Rita is incredibly proud, to the point of blindly refusing to admit that she may not be able to do a surgery. This hubris nearly kills her patient, and when Ji-sang intervenes, she goes on the warpath against him. That said, she learns from this, and doesn’t attempt a risky surgery later until she believes that no one more experienced will be able to do it instead. She’s also one of the few staff members to not turn up her nose at helping the patients in the free clinic.
Ji-sang is curt to the point of rudeness, and is seemingly unable to understand the concept of tact. Case in point: he tells a five-year old her dad is going to die very soon. However, he is an incredibly talented surgeon, and places a great value on human life despite only truly knowing one person. That, and being raised in complete isolation stunted his social skills severely.
Rita and Ji-sang both need to spend quality time with people who won’t just shrug off their nastier traits, either from friendship or respect for their skills in the OR. Luckily, they do that for each other. Rita is the only person who won’t give Ji-sang a pass on being a dick because he’s a great surgeon. Ji-sang has no issues turning the tables on Rita in order to teach her a lesson about just what her arrogance drives her to do. They are a match made in heaven based on who they will help each other grow into.
By far, though, the most interesting thing about Blood is it take on vampirism, which is honestly something I haven’t seen before. The effects are standard for modern vampirism. Getting turned slows or stops aging, gives supernaturally long life-spans, lowers body temperature to 27 °C, leaves victims susceptible to intense UV light (though daylight annoys them), and when bloodthirst hits, gives infectees Nosferatu nails and bright green eyes. However, vampirism is not supernatural, but the result of a viral infection.

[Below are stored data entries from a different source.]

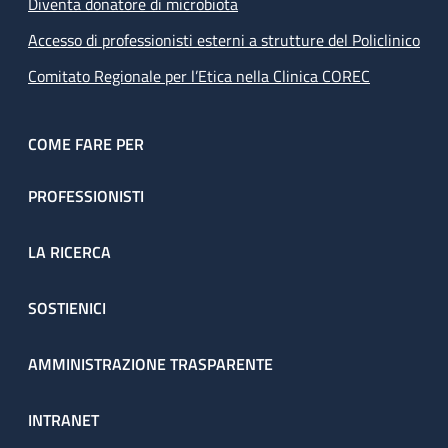
Diventa donatore di microbiota
Accesso di professionisti esterni a strutture del Policlinico
Comitato Regionale per l’Etica nella Clinica COREC
COME FARE PER
PROFESSIONISTI
LA RICERCA
SOSTIENICI
AMMINISTRAZIONE TRASPARENTE
INTRANET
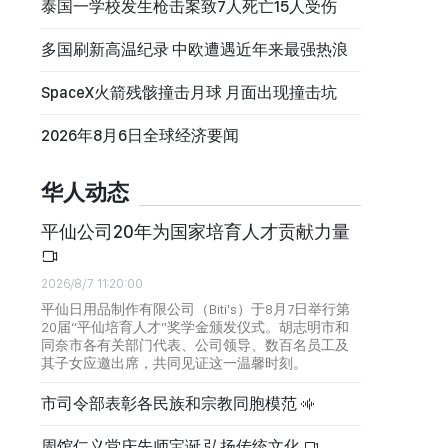
泰国一学校发生枪击案致7人死亡15人受伤
多国刷新高温纪录 中欧遭遇近年来最强热浪
SpaceX火箭残骸撞击月球 月面出现撞击坑
2026年8月6日全球经济要闻
华人动态
平仙公司20年为国家培育人才贡献力量
2026/8/7 11:20:00
平仙日用品制作有限公司（Biti's）于8月7日举行第
20届“平仙培育人才”奖学金颁发仪式。胡志明市和
同奈市各有关部门代表、公司领导、数百名员工及
其子女应邀出席，共同见证这一温馨时刻。
市司令部表彰各民族和宗教同胞模范
周馆仁义堂庆先师宝诞 弘扬传统文化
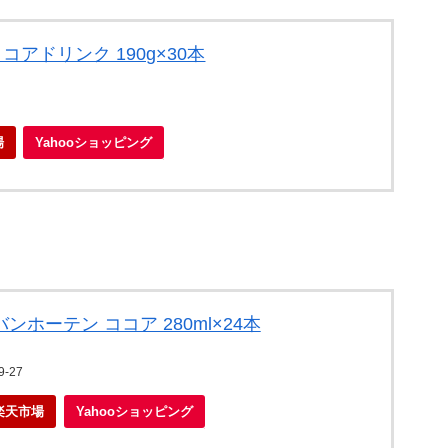
コアドリンク 190g×30本
場
Yahooショッピング
ンホーテン ココア 280ml×24本
-27
楽天市場
Yahooショッピング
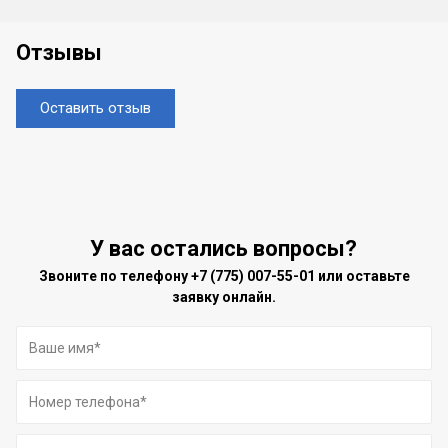
Отзывы
Оставить отзыв
У вас остались вопросы?
Звоните по телефону
+7 (775) 007-55-01
или оставьте
заявку онлайн.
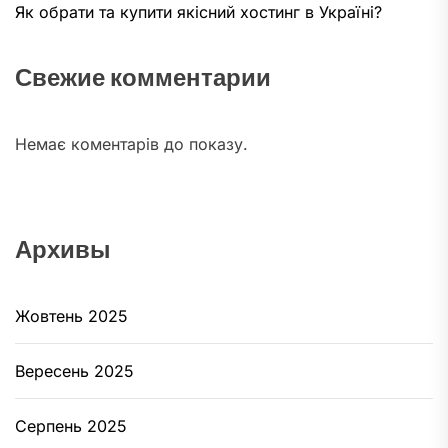
Як обрати та купити якісний хостинг в Україні?
Свежие комментарии
Немає коментарів до показу.
Архивы
Жовтень 2025
Вересень 2025
Серпень 2025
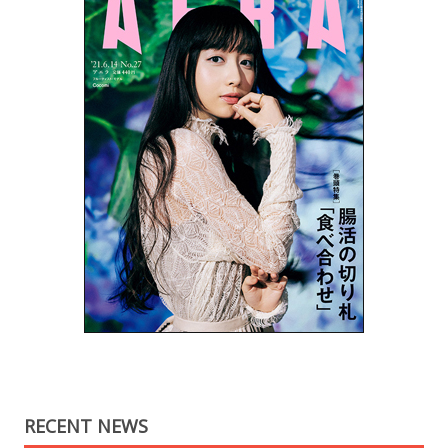
RECENT NEWS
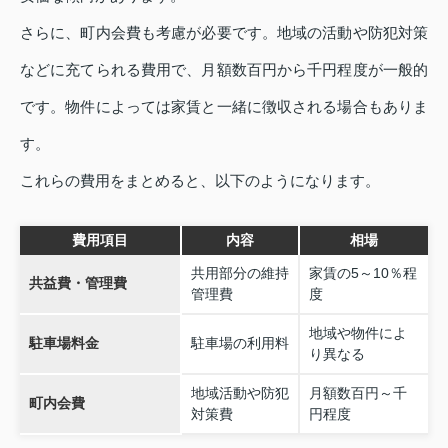
さらに、町内会費も考慮が必要です。地域の活動や防犯対策
などに充てられる費用で、月額数百円から千円程度が一般的
です。物件によっては家賃と一緒に徴収される場合もありま
す。
これらの費用をまとめると、以下のようになります。
費用項目
内容
相場
共用部分の維持
家賃の5～10％程
共益費・管理費
管理費
度
地域や物件によ
駐車場料金
駐車場の利用料
り異なる
地域活動や防犯
月額数百円～千
町内会費
対策費
円程度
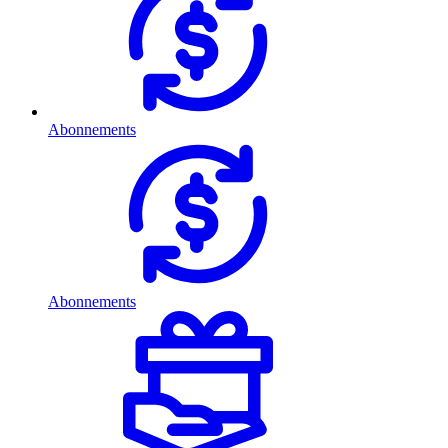
Abonnements
Abonnements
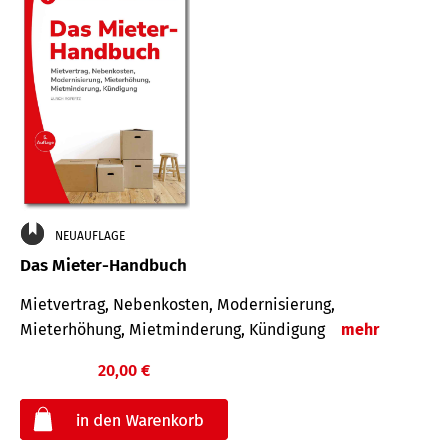
NEUAUFLAGE
Das Mieter-Handbuch
Mietvertrag, Nebenkosten, Modernisierung,
Mieterhöhung, Mietminderung, Kündigung
mehr
20,00 €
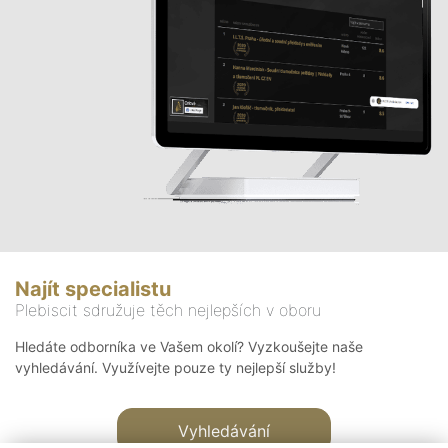
Najít specialistu
Plebiscit sdružuje těch nejlepších v oboru
Hledáte odborníka ve Vašem okolí? Vyzkoušejte naše
vyhledávání. Využívejte pouze ty nejlepší služby!
Vyhledávání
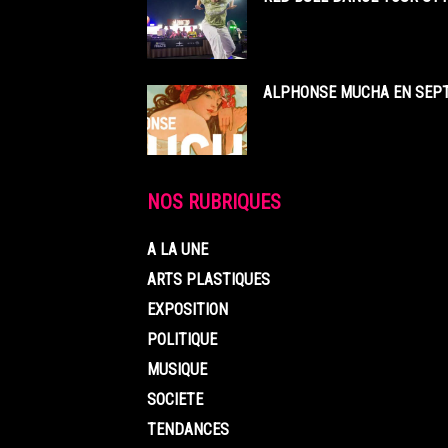
ALPHONSE MUCHA EN SEPT
NOS RUBRIQUES
A LA UNE
ARTS PLASTIQUES
EXPOSITION
POLITIQUE
MUSIQUE
SOCIETE
TENDANCES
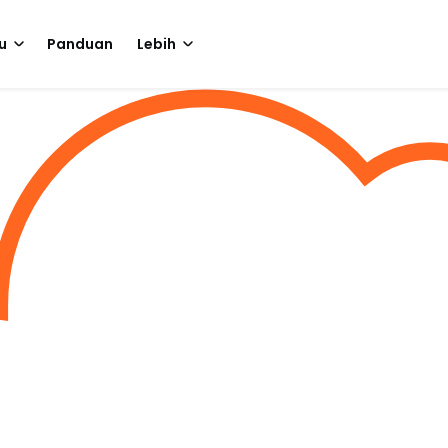
u
Panduan
Lebih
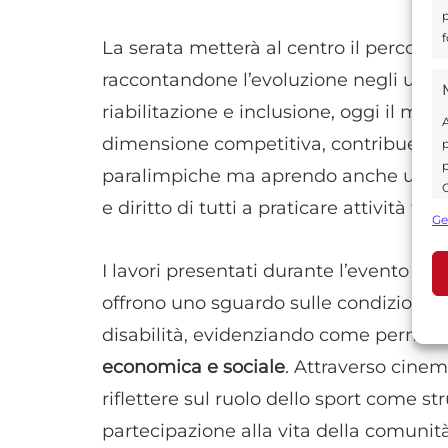
p
f
La serata metterà al centro il percors
raccontandone l’evoluzione negli ulti
riabilitazione e inclusione, oggi il m
A
dimensione competitiva, contribuendo a
p
p
paralimpiche ma aprendo anche un diba
C
e diritto di tutti a praticare attività fisic
s
Ge
U
I lavori presentati durante l’evento r
offrono uno sguardo sulle condizioni d
A
disabilità, evidenziando come perman
C
economica e sociale
. Attraverso cinema
riflettere sul ruolo dello sport come 
partecipazione alla vita della comunità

Vampirism being the result of an infection over supernatural forces colors Blood in a unique way. Vampirism is studied and analyzed from a medical perspective, which allows the series to do things that would be ridiculous in other vampire worlds. Ji-sang’s parents were infected three years before his birth, but that birth feels possible because they were ill, not dead. Ji-sang’s mother was a medical researcher who used her skills to create pills that blocked the effects of bloodthirst. Once again, this feels plausible because if vampirism is a viral infection, it can be managed even if it can’t be cured, like antiretrovirals for HIV/AIDS patients. Jae-wook is seen doing medical experiments on other vampires, and his secretive ‘drug trials’ are likely a front for either spreading the infection or curing it. It’s vampirism through a wholly medical lense.
All in all, Blood is off to a decent, but not spectacular, start. There’s a lot of potential for a fresh take on vampires, but the true test of Blood lies in its characters and their ability to grow into better versions of themselves.